Audit trails and approval logs
Ramp typically records:
- Who created each card.
- When limits or policies were changed.
- Which approvals were granted and by whom.
These logs support internal audits, compliance requirements, and financial reviews.
Onboarding teams to use Ramp virtual cards effectively
Rolling out a virtual card program works best when teams understand how and why to use it.
Train managers and budget owners
Ensure department heads know:
- How to request, view, and manage virtual cards.
- How limits and approvals work.
- Their responsibility for reviewing transactions and enforcing policy.
Provide simple employee guidelines
Share a short guide covering:
- When to use a team or department card vs. an individual card.
- How to handle receipts and memos.
- What to do if a transaction is declined or a new vendor is needed.
Communicate channels for support
Make it clear where users go with questions:
- Internal finance or operations contact.
- Help center or documentation.
- A dedicated Slack/Teams channel for Ramp-related issues.
Measuring the impact of team-based virtual cards
To evaluate how effective your Ramp virtual card strategy is, track metrics like:
- Number of reimbursements vs. pre-Ramp baseline.
- Budget variance by department before and after card-based budgets.
- Subscription sprawl (count and cost of active SaaS tools) and how it changes.
- Policy compliance rates (e.g., missing receipts, out-of-policy transactions).

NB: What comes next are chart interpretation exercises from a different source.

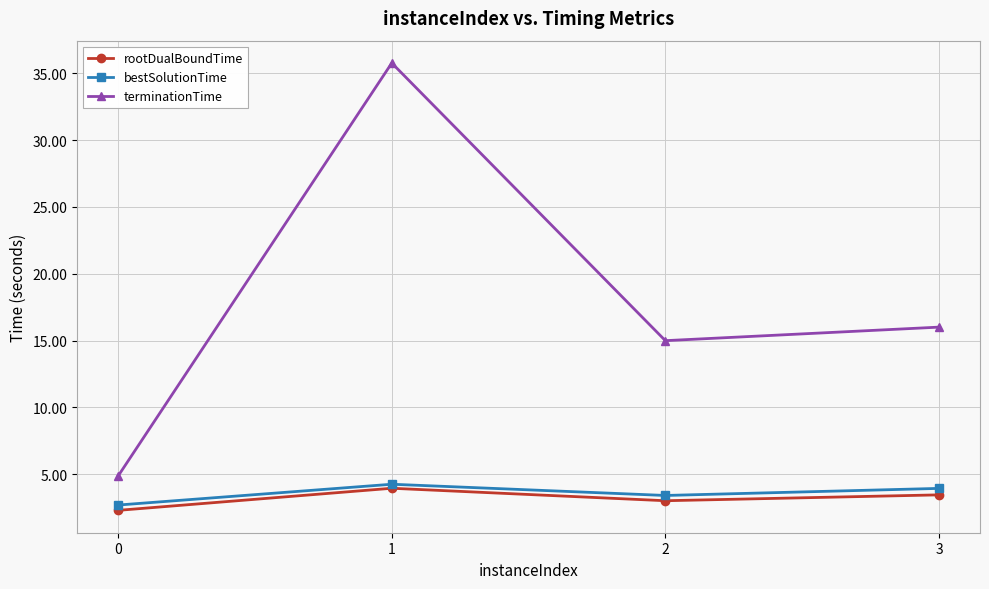

How many interior local peaks does the terminationTime series have?

1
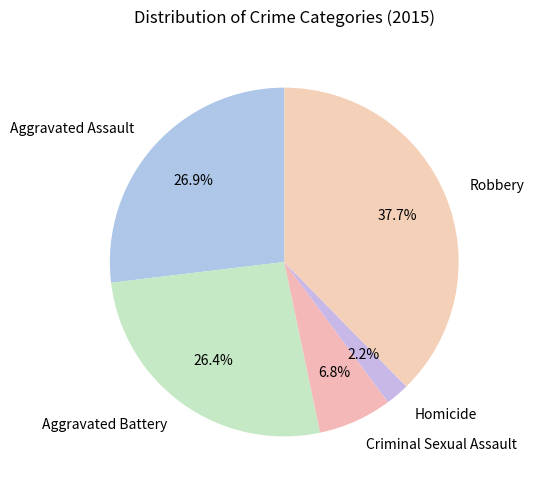

What is the largest slice in the pie chart?

Robbery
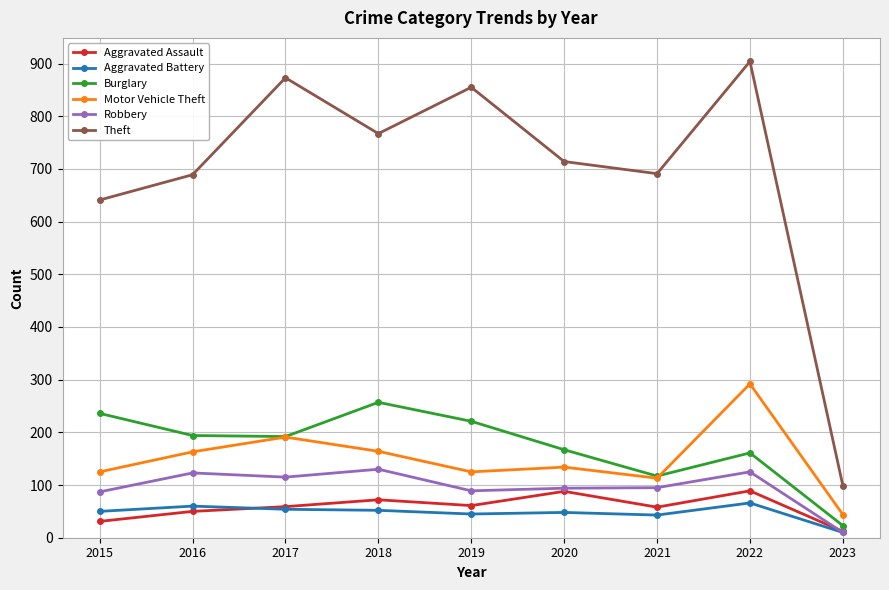

True or false: Robbery has a value of 10 at 2023.

True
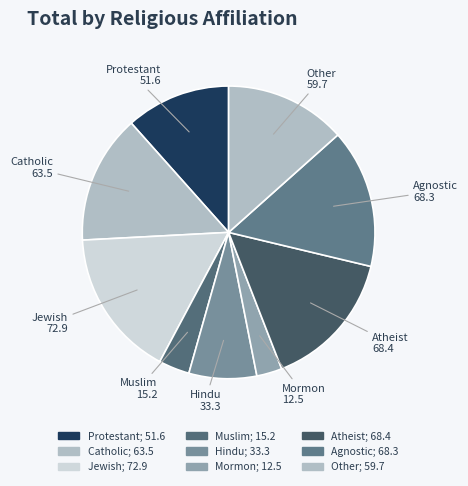

Combined, do Muslim and Protestant account for over 50%?

No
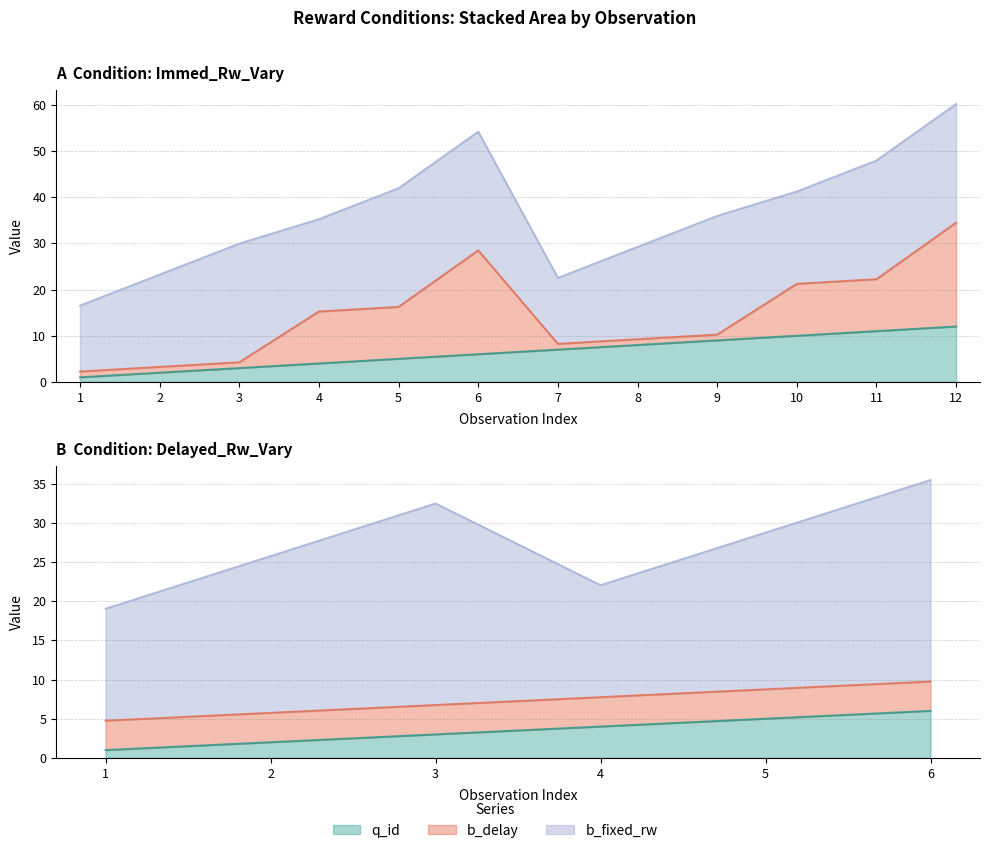

True or false: b_fixed_rw has more than 2 points higher than both neighbors.

False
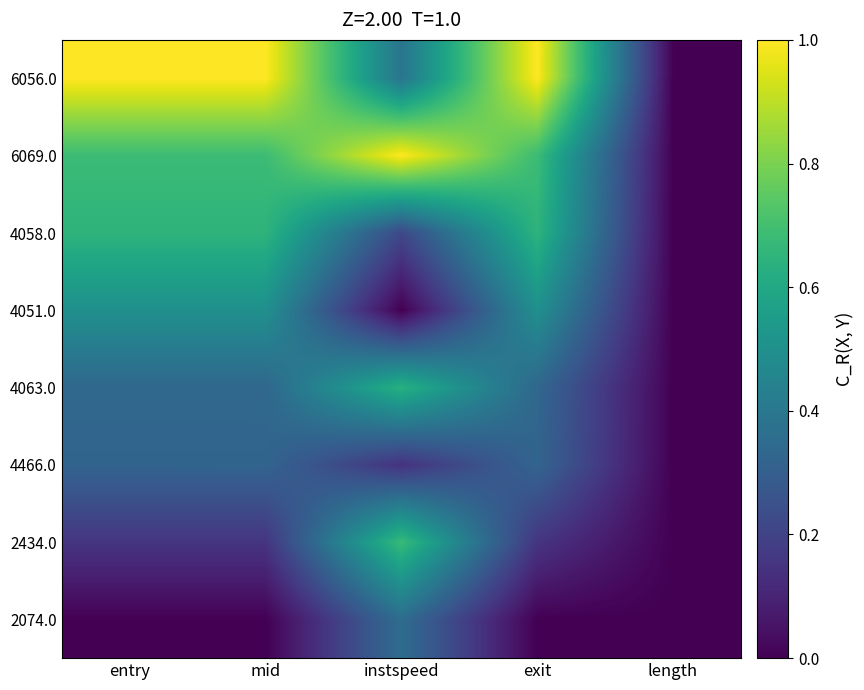

Reading left to right, transcribe all the data shown in this chart.

2074.0: entry=0.0	mid=0.0	instspeed=0.4	exit=0.0	length=0.0
2434.0: entry=0.2	mid=0.2	instspeed=0.7	exit=0.2	length=0.0
4466.0: entry=0.3	mid=0.3	instspeed=0.1	exit=0.3	length=0.0
4063.0: entry=0.3	mid=0.3	instspeed=0.6	exit=0.3	length=0.0
4051.0: entry=0.5	mid=0.5	instspeed=0.0	exit=0.5	length=0.0
4058.0: entry=0.6	mid=0.6	instspeed=0.2	exit=0.6	length=0.0
6069.0: entry=0.7	mid=0.7	instspeed=1.0	exit=0.7	length=0.0
6056.0: entry=1.0	mid=1.0	instspeed=0.4	exit=1.0	length=0.0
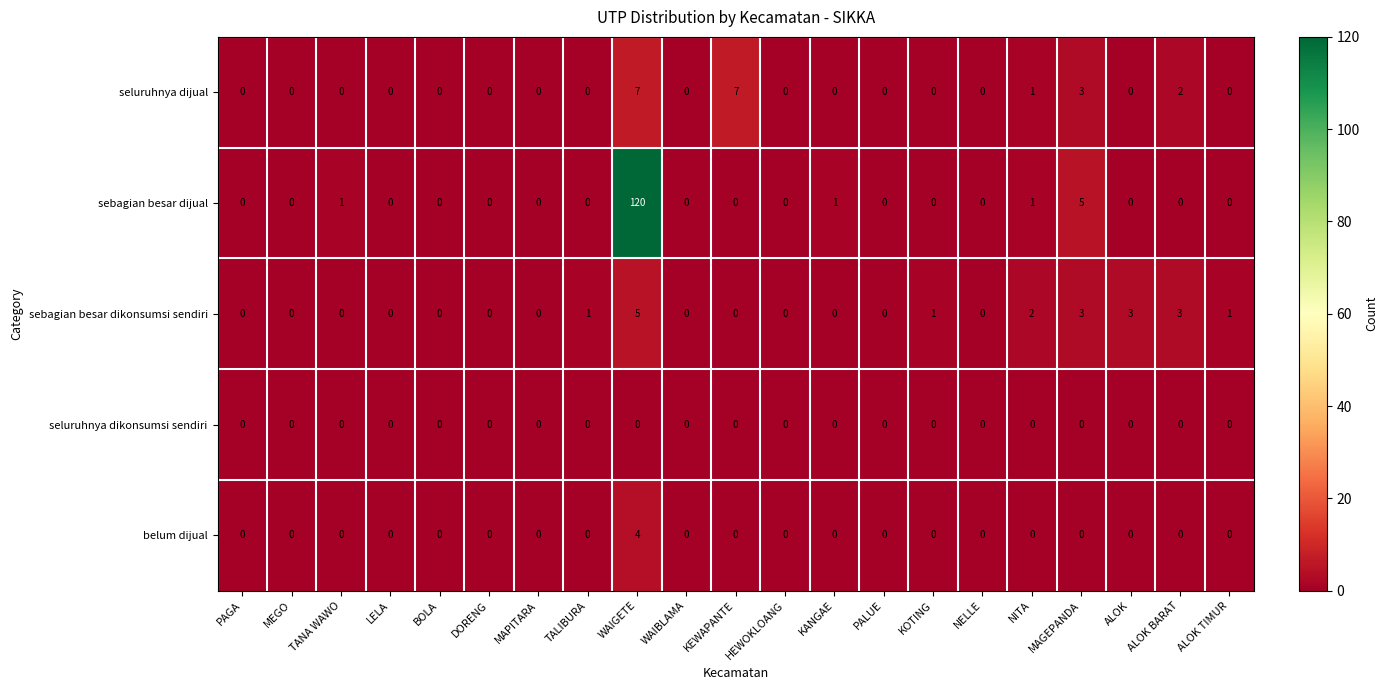

Which series has the largest total across all categories?

sebagian besar dijual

- Time to close the books each month.
Improvement in these areas usually indicates that your Ramp virtual card creation strategy for teams and departments is working.
Summary
Ramp virtual card creation for teams and departments lets you:
- Instantly issue controlled spend access to the right people.
- Align cards directly with budgets, projects, and departments.
- Enforce policies in real time instead of after the fact.
- Gain granular visibility into where every dollar goes.
By structuring your account, approvals, and naming conventions thoughtfully—and by issuing virtual cards tailored to specific team needs—you can turn your card program into a powerful, scalable tool for spend management across the entire organization.